Task details: Your job is to copy every line in the material containing the word "buscado".
○ ○ ○
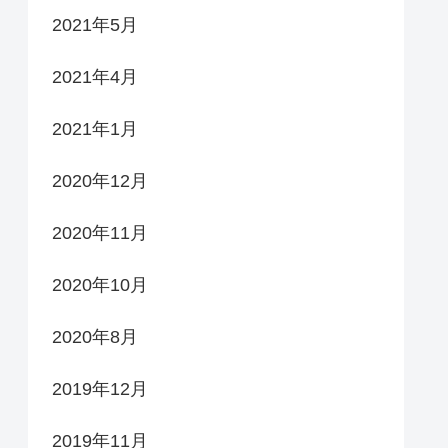
2021年5月
2021年4月
2021年1月
2020年12月
2020年11月
2020年10月
2020年8月
2019年12月
2019年11月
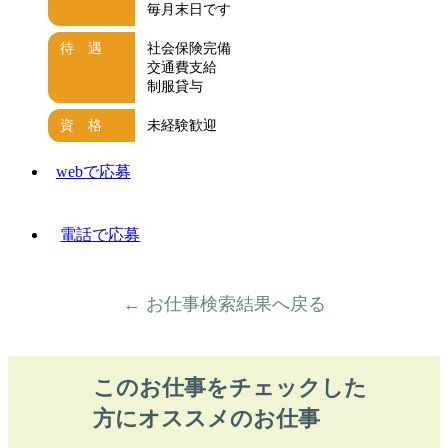
毎月末日です
待 遇
社会保険完備
交通費支給
制服貸与
資 格
未経験歓迎
webで応募
電話で応募
← お仕事検索結果へ戻る
このお仕事をチェックした
方にオススメのお仕事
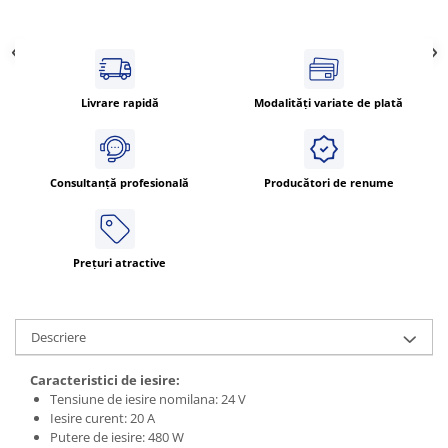
Livrare rapidă
Modalități variate de plată
Consultanță profesională
Producători de renume
Prețuri atractive
Descriere
Caracteristici de iesire:
Tensiune de iesire nomilana: 24 V
Iesire curent: 20 A
Putere de iesire: 480 W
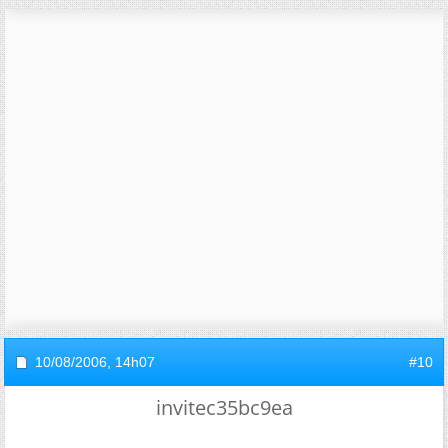
10/08/2006,
14h07
#10
invitec35bc9ea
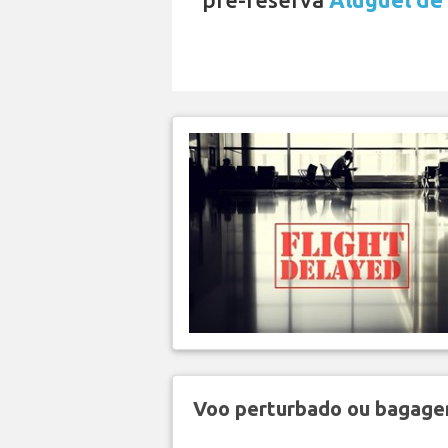
Voo perturbado ou bagag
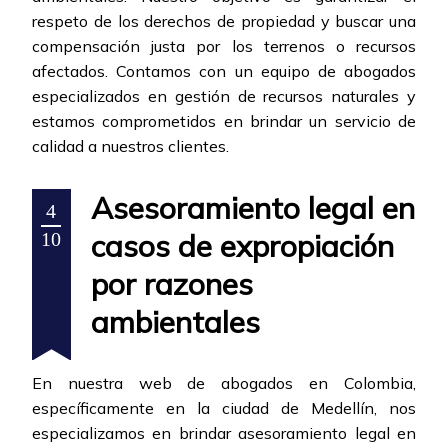
respeto de los derechos de propiedad y buscar una
compensación justa por los terrenos o recursos
afectados. Contamos con un equipo de abogados
especializados en gestión de recursos naturales y
estamos comprometidos en brindar un servicio de
calidad a nuestros clientes.
Asesoramiento legal en
4
casos de expropiación
10
por razones
ambientales
En nuestra web de abogados en Colombia,
específicamente en la ciudad de Medellín, nos
especializamos en brindar asesoramiento legal en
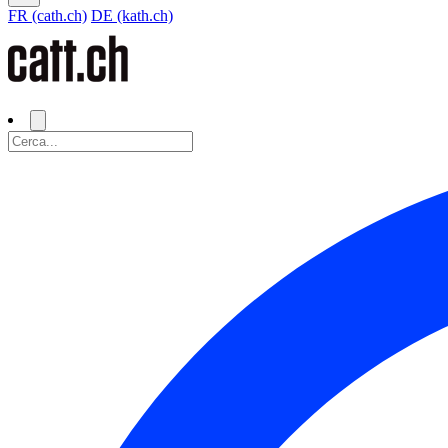
FR (cath.ch)
DE (kath.ch)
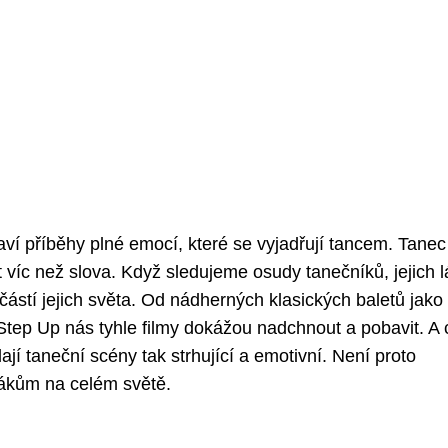
baví příběhy plné emocí, které se vyjadřují tancem. Tane
víc než slova. Když sledujeme osudy tanečníků, jejich l
ástí jejich světa. Od nádherných klasických baletů jako
 Step Up nás tyhle filmy dokážou nadchnout a pobavit. A 
jí taneční scény tak strhující a emotivní. Není proto
ivákům na celém světě.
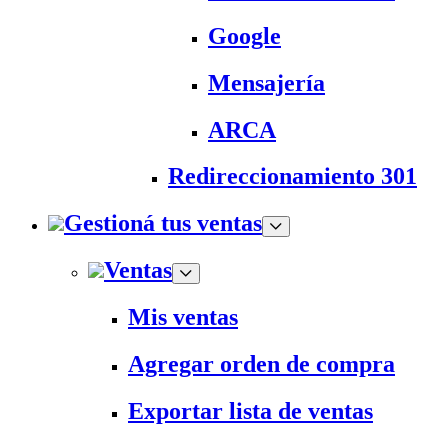
Google
Mensajería
ARCA
Redireccionamiento 301
Gestioná tus ventas
Ventas
Mis ventas
Agregar orden de compra
Exportar lista de ventas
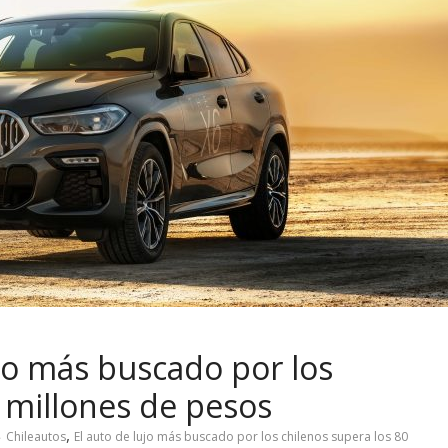
ujo más buscado por los
0 millones de pesos
,
Chileautos
El auto de lujo más buscado por los chilenos supera los 80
○ ○ ○
Output for this exercise:
ujo más buscado por los
El auto de lujo más buscado por los chilenos supera los 80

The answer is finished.